With just a little prep you can be ready to pop this bird in the oven on Thanksgiving morning. This one is a definite show-stopper.
2 quarts unsweetened apple juice
2-1/2 cups packed brown sugar
1 cup kosher salt
4 ounces fresh gingerroot, peeled and thinly sliced
15 whole cloves
6 garlic cloves, crushed
3 bay leaves
3 medium oranges, quartered
3 quarts cold water
1 turkey (12 to 14 pounds)
2 tablespoons canola oil
To make the brine, in a large kettle, combine the first 7 ingredients.

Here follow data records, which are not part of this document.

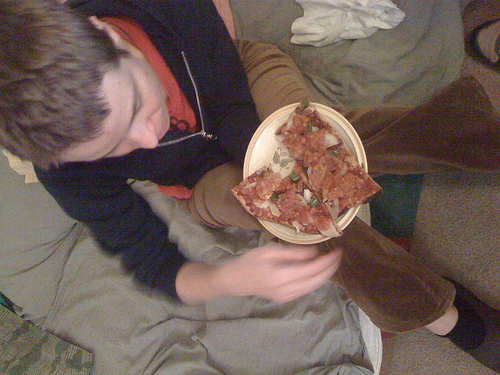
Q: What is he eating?
A: Pizza.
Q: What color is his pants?
A: Brown.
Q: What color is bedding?
A: Grey.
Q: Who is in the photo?
A: Man.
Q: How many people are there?
A: One.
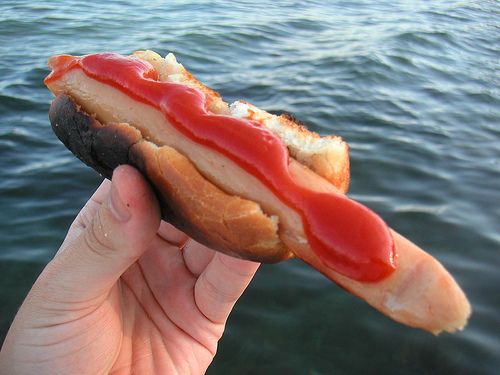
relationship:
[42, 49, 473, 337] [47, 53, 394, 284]
footlong with ketchup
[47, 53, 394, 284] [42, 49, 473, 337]
ketchup on footlong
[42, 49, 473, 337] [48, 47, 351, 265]
footlong on a bun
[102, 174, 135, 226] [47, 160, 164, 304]
nail on thumb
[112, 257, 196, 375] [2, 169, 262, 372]
palm of hand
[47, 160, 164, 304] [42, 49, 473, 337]
thumb holding footlong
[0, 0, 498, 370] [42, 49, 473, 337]
water behind footlong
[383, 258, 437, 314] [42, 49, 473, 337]
mark on footlong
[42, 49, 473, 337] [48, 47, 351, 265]
footlong in bun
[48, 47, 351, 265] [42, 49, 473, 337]
bun holding footlong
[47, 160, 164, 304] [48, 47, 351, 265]
thumb supports bun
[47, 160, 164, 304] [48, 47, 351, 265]
thumb holding bun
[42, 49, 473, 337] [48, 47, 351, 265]
footlong to big for bun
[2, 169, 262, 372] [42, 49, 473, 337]
hand holding footlong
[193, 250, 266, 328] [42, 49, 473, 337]
pinky holding footlong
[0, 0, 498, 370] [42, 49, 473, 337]
water below footlong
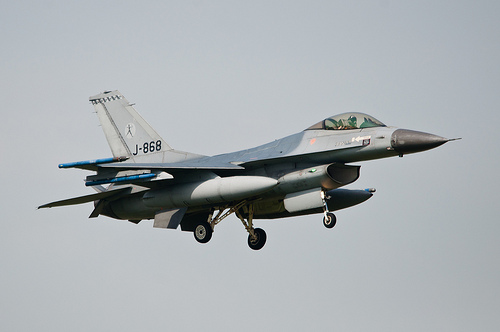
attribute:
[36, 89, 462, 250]
airplane — gray color, grey, jet, gray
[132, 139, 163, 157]
identification — black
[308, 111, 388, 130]
cockpit — clear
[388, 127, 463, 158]
nose — dark grey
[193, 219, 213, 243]
wheel — black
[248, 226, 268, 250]
wheel — black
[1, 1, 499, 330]
sky — gray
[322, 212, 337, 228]
wheel — black, small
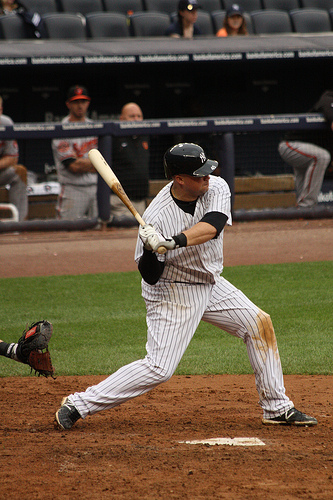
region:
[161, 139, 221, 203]
player's batting helmet is black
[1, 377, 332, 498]
home plate is in brown dirt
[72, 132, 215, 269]
the batter is batting right-handed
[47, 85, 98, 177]
the man's arms are folded in front of him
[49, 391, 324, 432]
the batter's sneakers are black with a white design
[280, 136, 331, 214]
a red stripe down gray pants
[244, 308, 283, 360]
dirt is on the batter's left knee pants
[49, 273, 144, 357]
green grass in the field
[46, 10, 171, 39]
empty chairs in the background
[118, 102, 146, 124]
the man has a bald head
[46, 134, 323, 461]
baseball player starting his swing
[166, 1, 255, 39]
two spectators watching baseball game from the first row behind 3rd base dugout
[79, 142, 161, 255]
wooden baseball bat with pine tar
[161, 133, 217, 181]
dark colored baseball batting helmet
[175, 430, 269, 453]
home plate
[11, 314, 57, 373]
catcher's mitt as player is ready to receive pitch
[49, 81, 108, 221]
baseball coach watching from dugout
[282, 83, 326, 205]
baseball player hanging on rail watching game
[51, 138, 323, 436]
baseball player wearing white and black pinstriped uniform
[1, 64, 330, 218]
third base side dugout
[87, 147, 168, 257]
a man holding a wooden baseball bat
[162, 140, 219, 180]
man wearing a black hard hat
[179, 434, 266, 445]
a white home plate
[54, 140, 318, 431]
baseball player about to hit a ball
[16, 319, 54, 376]
a black leather catcher's mitt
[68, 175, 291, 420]
man wearing a black and white stripe uniform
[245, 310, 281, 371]
dirt on man's pants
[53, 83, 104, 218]
a man crossing his arms on his chest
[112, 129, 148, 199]
man wearing a black shirt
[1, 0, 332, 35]
spectators in the bleachers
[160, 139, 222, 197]
the head of a man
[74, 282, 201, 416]
the leg of a man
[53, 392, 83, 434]
a black and white shoe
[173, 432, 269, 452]
a white home plate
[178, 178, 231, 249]
the arm of a man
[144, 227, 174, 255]
a white glove on the man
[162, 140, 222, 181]
a black helmet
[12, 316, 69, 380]
a black and brown catcher's mitt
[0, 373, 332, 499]
brown dirt on the ground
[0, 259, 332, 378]
a patch of green grass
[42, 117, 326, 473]
a batter in a baseball game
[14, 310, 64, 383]
a catcher's mitt in a baseball game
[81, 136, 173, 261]
a man holding a baseball bat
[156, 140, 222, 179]
a man wearing a baseball helmet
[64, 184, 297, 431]
a man wearing a baseball uniform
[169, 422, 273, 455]
home plate on a baseball field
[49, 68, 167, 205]
People in a dugout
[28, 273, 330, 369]
grass on a baseball field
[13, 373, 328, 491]
dirt on a baseball field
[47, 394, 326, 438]
cleats on a man's feet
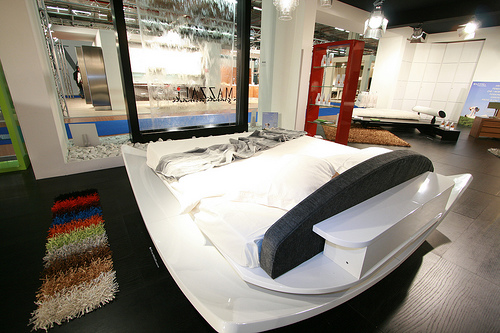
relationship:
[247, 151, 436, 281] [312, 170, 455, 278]
headboard leaning on shelf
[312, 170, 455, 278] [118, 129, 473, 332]
shelf attached to bed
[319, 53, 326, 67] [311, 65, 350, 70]
bottle on shelf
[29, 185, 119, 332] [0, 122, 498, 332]
carpet on ground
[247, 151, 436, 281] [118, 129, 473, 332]
headboard for bed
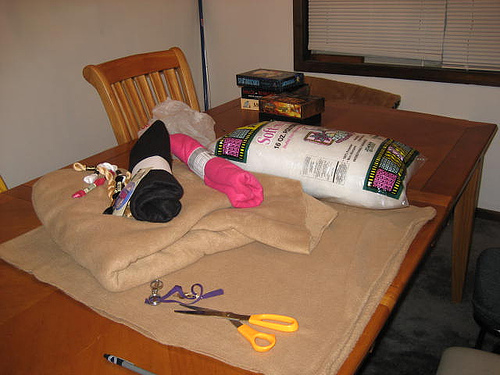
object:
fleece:
[57, 122, 351, 350]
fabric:
[120, 115, 276, 212]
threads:
[56, 148, 136, 230]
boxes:
[242, 71, 305, 135]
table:
[197, 86, 499, 215]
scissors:
[181, 309, 307, 356]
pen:
[97, 342, 137, 373]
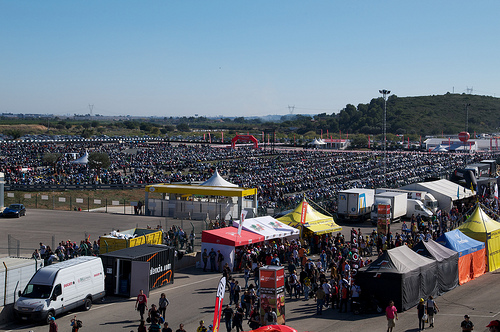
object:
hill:
[273, 93, 500, 133]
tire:
[82, 299, 92, 311]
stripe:
[147, 253, 158, 262]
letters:
[160, 266, 162, 272]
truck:
[336, 188, 376, 221]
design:
[357, 193, 366, 215]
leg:
[316, 302, 320, 316]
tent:
[395, 178, 475, 220]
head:
[388, 300, 394, 306]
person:
[385, 300, 398, 332]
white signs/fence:
[2, 189, 147, 216]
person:
[416, 298, 425, 332]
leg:
[141, 307, 145, 320]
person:
[135, 289, 149, 321]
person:
[289, 268, 302, 300]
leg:
[289, 286, 293, 300]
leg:
[294, 287, 298, 301]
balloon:
[458, 132, 470, 142]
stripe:
[458, 135, 468, 137]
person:
[314, 286, 327, 316]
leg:
[319, 303, 323, 316]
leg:
[331, 297, 335, 312]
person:
[331, 281, 340, 311]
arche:
[231, 135, 258, 149]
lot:
[2, 139, 499, 224]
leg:
[234, 295, 240, 309]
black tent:
[411, 238, 459, 295]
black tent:
[357, 245, 436, 313]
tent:
[229, 215, 304, 267]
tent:
[357, 245, 437, 312]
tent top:
[276, 193, 342, 235]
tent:
[433, 228, 485, 285]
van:
[11, 255, 105, 324]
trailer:
[98, 243, 175, 298]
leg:
[390, 320, 396, 330]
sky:
[0, 0, 497, 116]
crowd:
[281, 227, 368, 316]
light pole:
[383, 93, 387, 189]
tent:
[457, 202, 500, 272]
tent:
[276, 193, 342, 255]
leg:
[301, 284, 310, 302]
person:
[303, 274, 313, 301]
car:
[2, 203, 26, 218]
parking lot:
[1, 203, 209, 281]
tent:
[198, 166, 240, 187]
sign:
[75, 198, 83, 203]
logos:
[250, 223, 265, 232]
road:
[15, 199, 494, 329]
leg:
[387, 321, 391, 331]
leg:
[429, 313, 432, 328]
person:
[247, 307, 262, 332]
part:
[176, 271, 206, 284]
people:
[425, 295, 439, 328]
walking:
[383, 295, 440, 332]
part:
[213, 228, 229, 233]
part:
[384, 175, 386, 181]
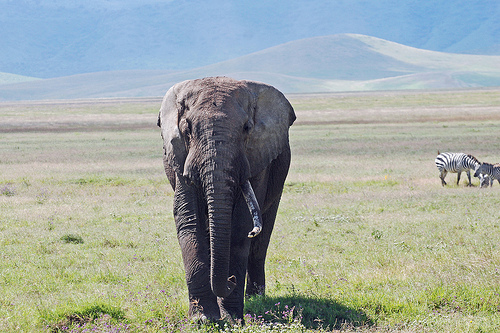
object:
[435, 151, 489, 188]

Bring to a boil; cook and stir until salt and sugar are dissolved. Stir in oranges. Remove from the heat. Add cold water to cool the brine to room temperature.
Remove giblets from turkey (discard or save for another use). Place a turkey-sized oven roasting bag inside a second roasting bag; add turkey. Carefully pour cooled brine into bag. Squeeze out as much air as possible; seal bags and turn to coat. Place in a roasting pan or other large container. Refrigerate for 18-24 hours, turning occasionally.
Prepare grill for indirect heat. Drain turkey, discarding brine. Rinse turkey under cold water; pat dry. Rub oil over skin. Skewer turkey openings; tie drumsticks together.
Place breast side up on a rack in a disposable foil roasting pan. Grill, covered, over indirect medium heat for 30-40 minutes. Tent turkey with foil; grill, covered, until a thermometer reads 165°, 2-1/2 to 3 hours longer. Cover and let stand for 15 minutes before carving.